仕組みのページで見たとおり、量子コンピュータの原理はもう分かっている。 問題は「壊れやすい量子ビットを、たくさん・正確に並べられるか」。ここが実用化の本丸なんだ。
| 方式 | 量子ビットの正体 | 動作温度 | 強み | 課題 | 主なプレイヤー |
|---|---|---|---|---|---|
| 超伝導 | 超伝導回路を流れる電流の重ね合わせ(電子の集団) | 約0.01K | 高速・技術が成熟 | 大型冷凍機、コヒーレンス時間が短い | IBM・Google・IQM・富士通 |
| イオントラップ | 電場で捕まえたイオン(原子)のエネルギー準位 | ほぼ常温(真空中) | 精度が非常に高い・長寿命 | 動作が遅い、装置が大型 | IonQ・Quantinuum |
| 中性原子 | レーザーで並べた中性原子 | ほぼ常温(真空中) | 数を増やしやすい | レーザー制御が複雑 | QuEra・Pasqal・Infleqtion |
| 光(フォトニック) | 光子の偏光や位相 | 常温動作が可能 | ノイズに強い・常温 | 光の損失、素子づくり | PsiQuantum・Xanadu |
| 半導体スピン | 電子1個のスピン(上向き/下向き) | 極低温 | 既存の半導体技術を活かせる | 微細な制御が難しい | Intel・Silicon Quantum Computing |
| トポロジカル | 特殊な準粒子の“編み込み方” | 極低温 | 理論上エラーに強い | 実証がまだ途上 | Microsoft |
※どれが勝つかはまだ決着していない。方式ごとに得意・不得意があり、各社が並行して開発中。

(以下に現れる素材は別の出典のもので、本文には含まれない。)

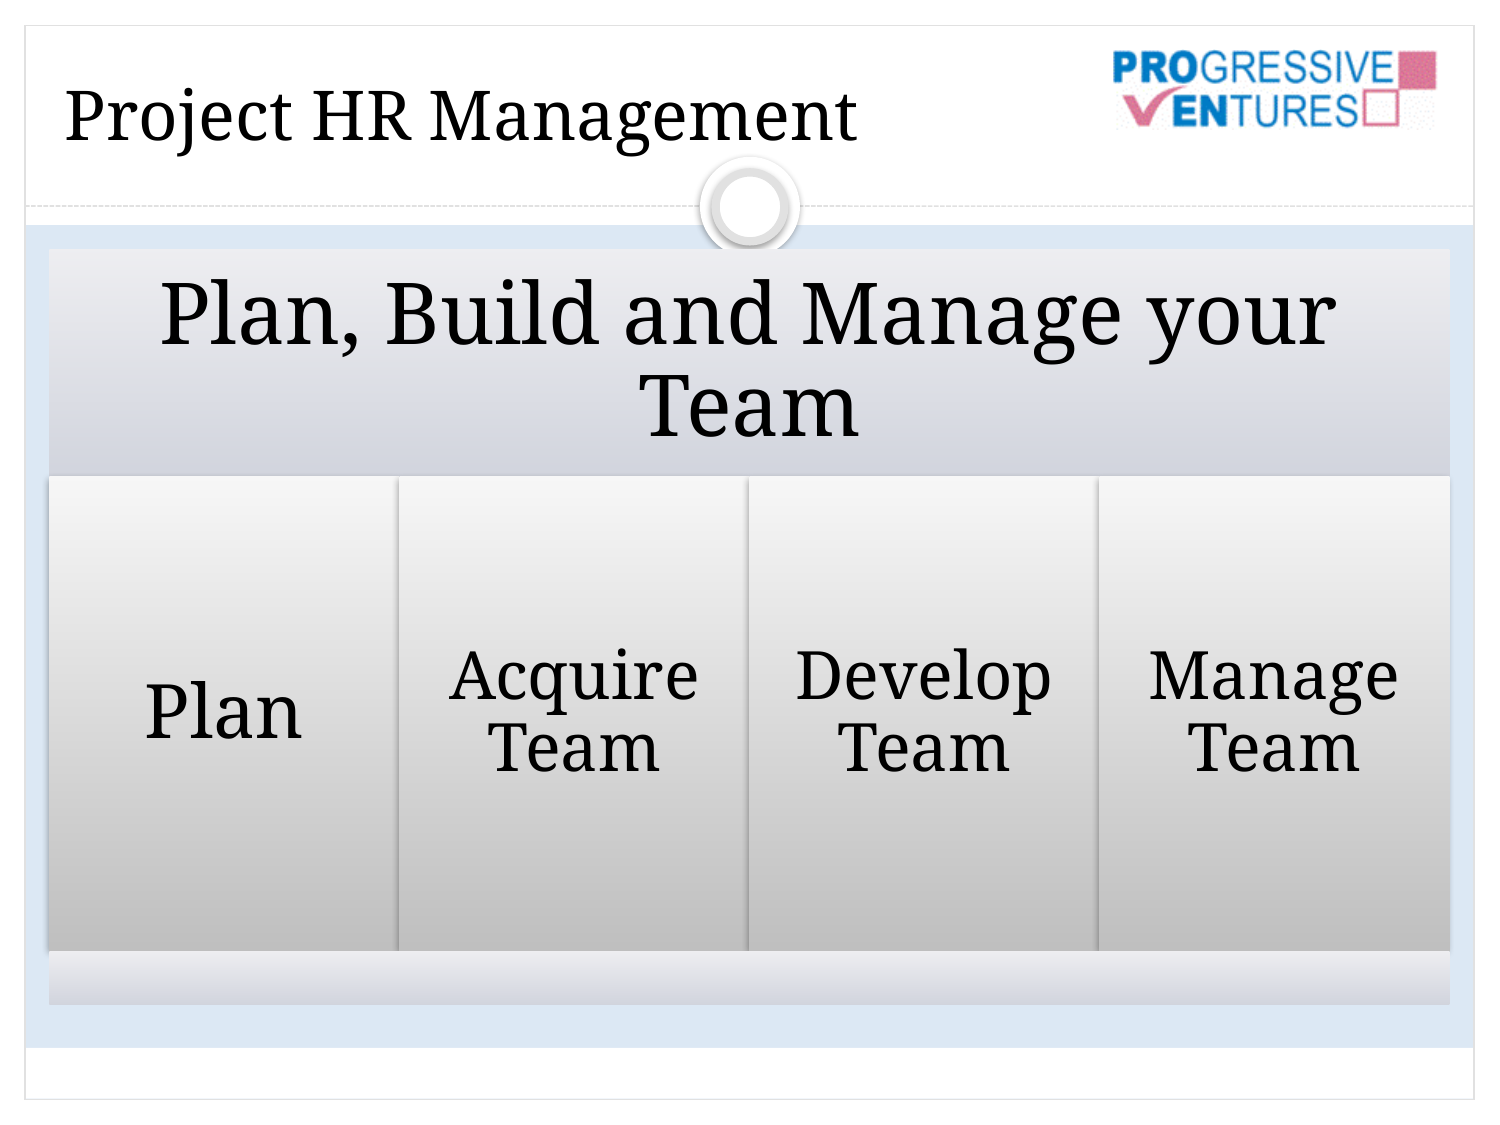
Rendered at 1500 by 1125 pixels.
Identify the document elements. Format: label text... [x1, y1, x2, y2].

title Project HR Management [49, 37, 1450, 163]
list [49, 249, 1450, 1005]
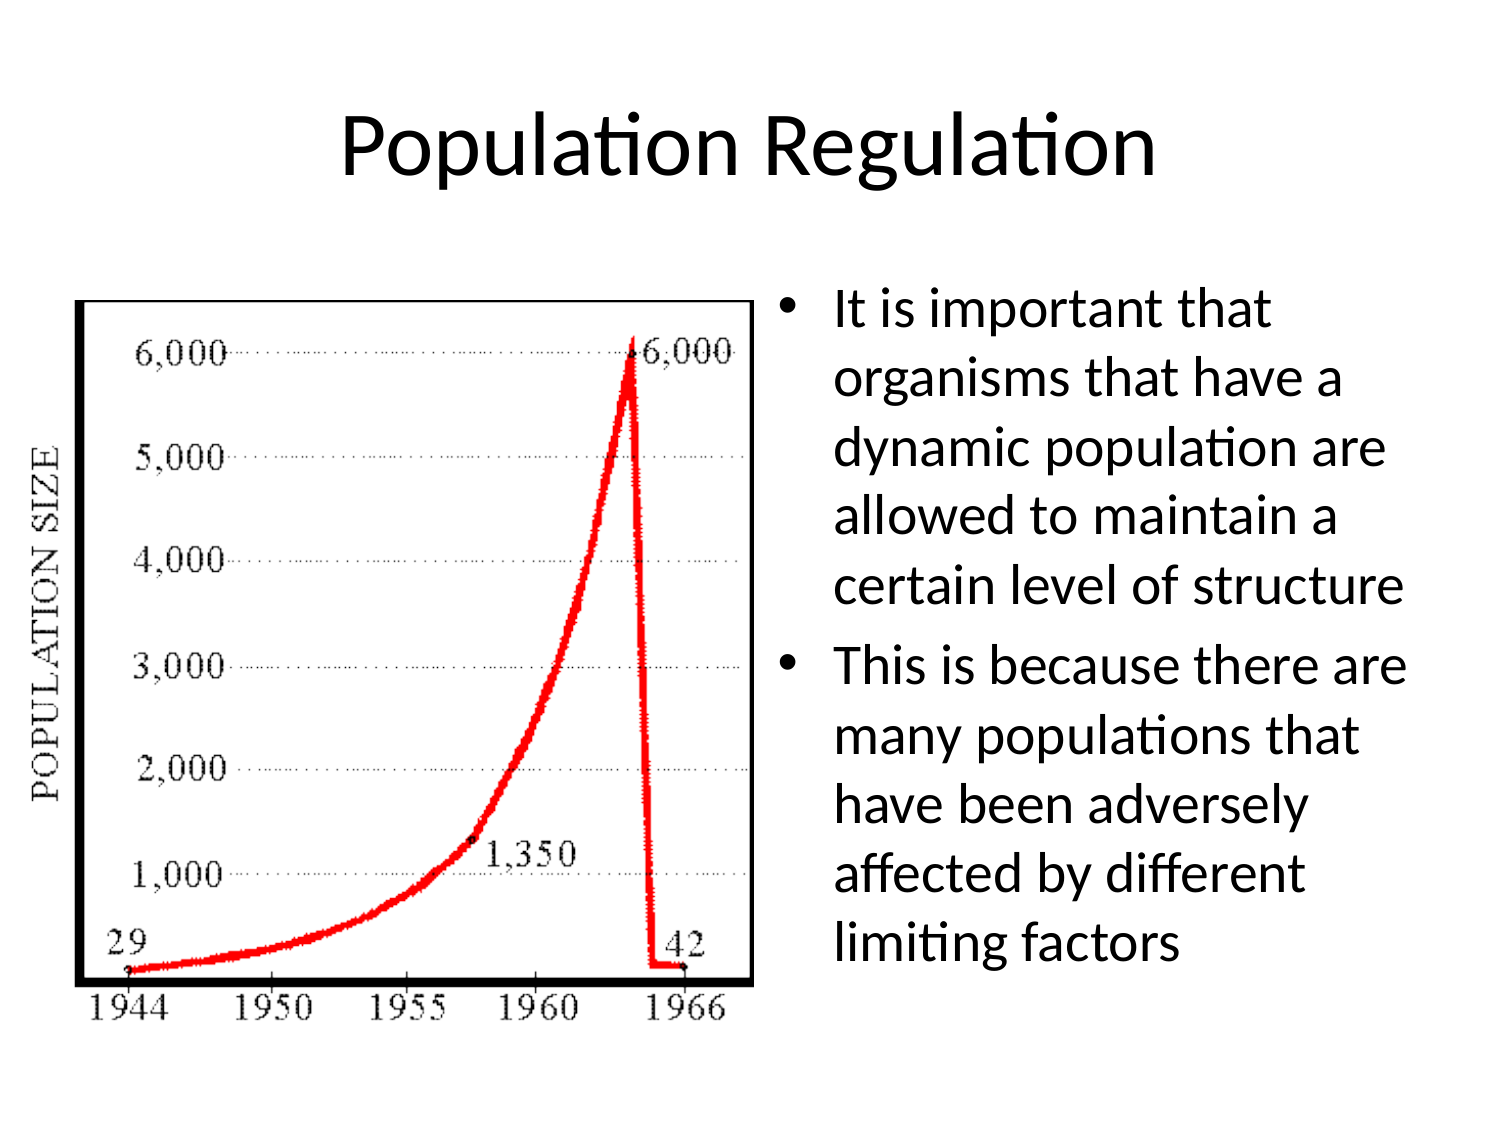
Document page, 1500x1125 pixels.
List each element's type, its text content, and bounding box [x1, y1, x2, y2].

picture [30, 299, 755, 1038]
list It is important that organisms that have a dynamic population are allowed to maintain a certain level of structure This is because there are many populations that have been adversely affected by different limiting factors [762, 262, 1425, 1005]
title Population Regulation [75, 45, 1425, 233]
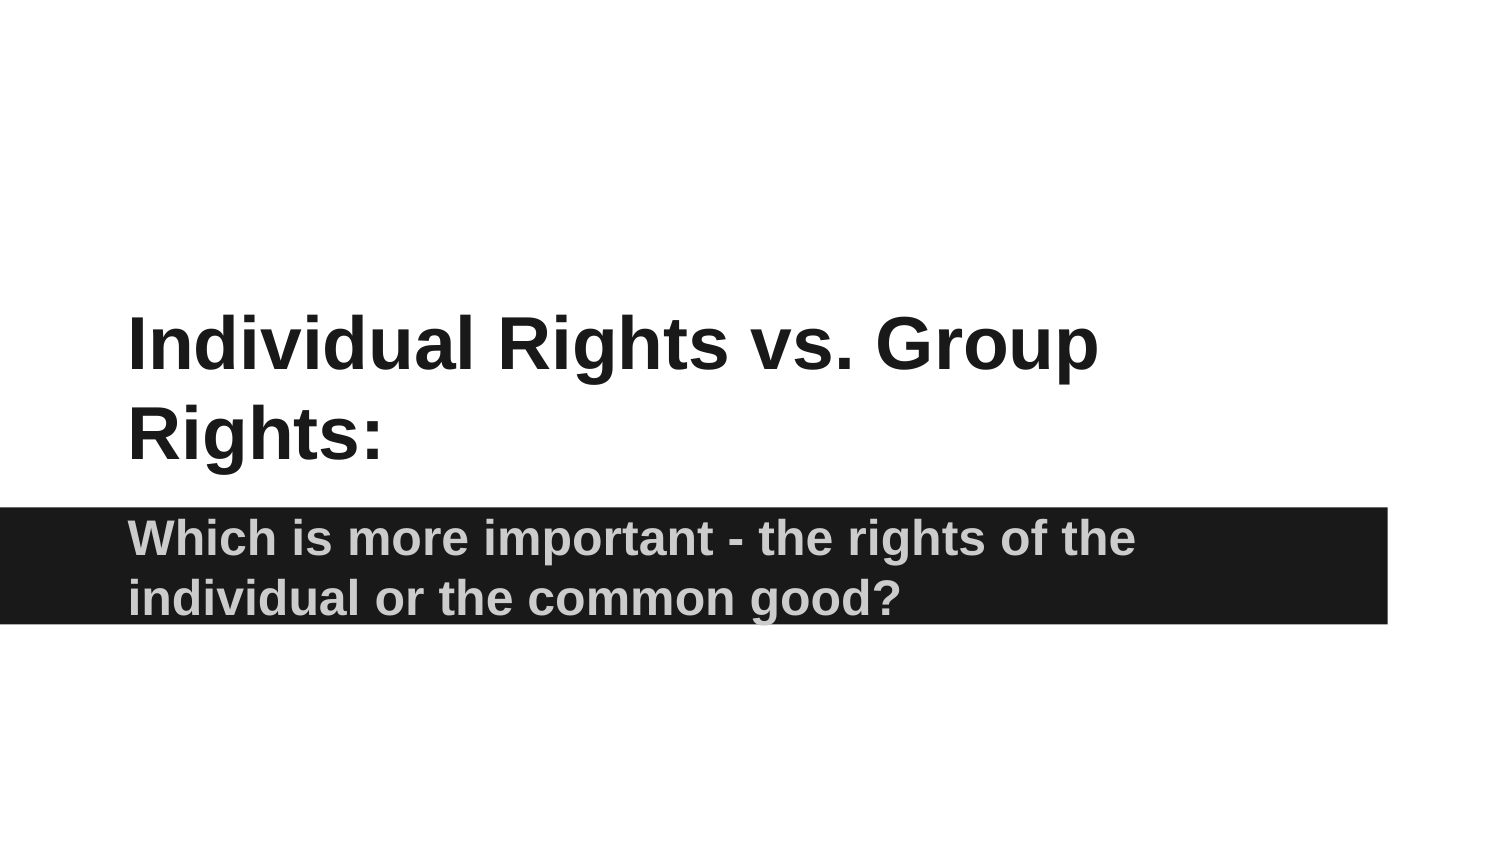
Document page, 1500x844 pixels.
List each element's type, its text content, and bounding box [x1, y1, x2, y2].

title Individual Rights vs. Group Rights: [112, 213, 1388, 490]
subtitle Which is more important - the rights of the individual or the common good? [112, 507, 1388, 625]
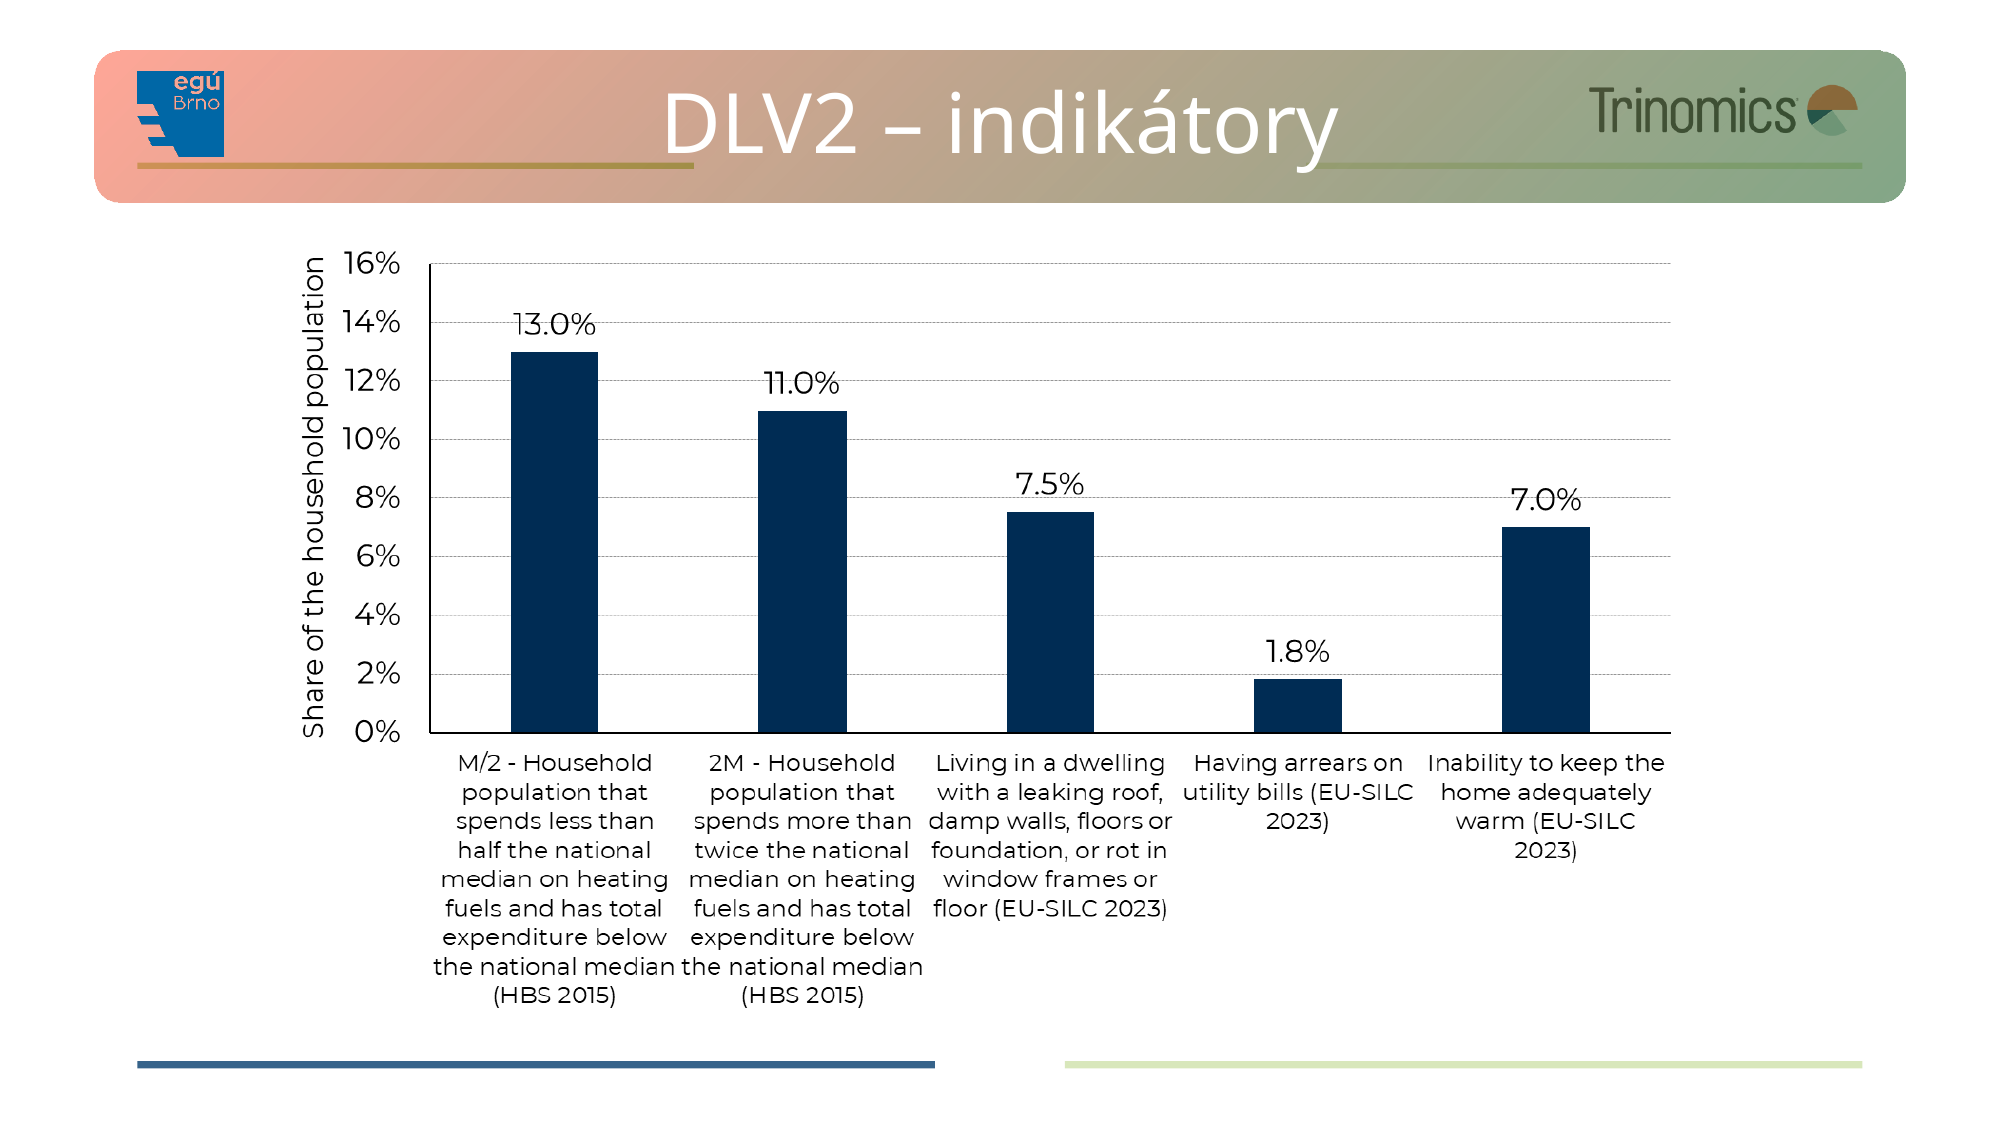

② 最大の壁ニュースでは「◯◯量子ビット達成!」が目立つけれど、専門家がより重視するのは正確さ(忠実度)と 誤り訂正のほう。理由はこうだ。
まわりの熱や振動と少し関わるだけで重ね合わせが壊れる(デコヒーレンス)。
最高峰でも1操作あたりの誤りは0.01%程度(忠実度99.99%級)。何百万回も操作すれば、誤りは必ず表に出る。
たくさんの物理量子ビットを束ねて、壊れにくい“論理量子ビット1個”を作る。ここが勝負どころ。
IBMが公表した構想では、約1万個の物理量子ビットで約200個の論理量子ビット。数十倍の“のりしろ”が要る。
2026年に入り、複数の企業が論理量子ビットを数十〜100規模で動かしたと発表している(たとえばQuEraは100論理量子ビット到達を公表)。 忠実度でも、イオントラップや半導体スピンの一部が99.99%級に達したと報告されている。 「誤り訂正は原理的に可能」から「どう量産するか」へ、話題の中心が移りつつある段階だ。
④ いつ頃、使えるようになる?IBMは2029年に大規模な誤り訂正機「Starling」(約200論理量子ビット/約1万物理量子ビット)、 2033年に10万量子ビット規模を目標に掲げている。他社もそれぞれ独自の目標を公表中。
「広く実用的に使える」段階までは2030年代とする見方が多い。 経済効果の試算(マッキンゼーは2035年までに最大2兆ドル規模と試算)も、大規模な誤り訂正の達成が前提だ。
いま動いている多くの実機は、誤り訂正が完全でない中規模ノイズあり量子計算機(NISQ)と呼ばれる段階。 材料・化学の小さなシミュレーション、最適化の研究、アルゴリズムの検証などに使われている。 手元のパソコンやスマホを置き換えるものではなく、古典コンピュータが苦手な特定問題を助ける“特殊な相棒”として育っているところだ。
量子コンピュータは「原理の勝負」から「工学の勝負」へ移った。 カギは量子ビットの数そのものより、正確さと誤り訂正。ニュースを見るときは 「物理か論理か」「目標か実績か」を意識すると、話がぐっと正しく読めるようになるよ。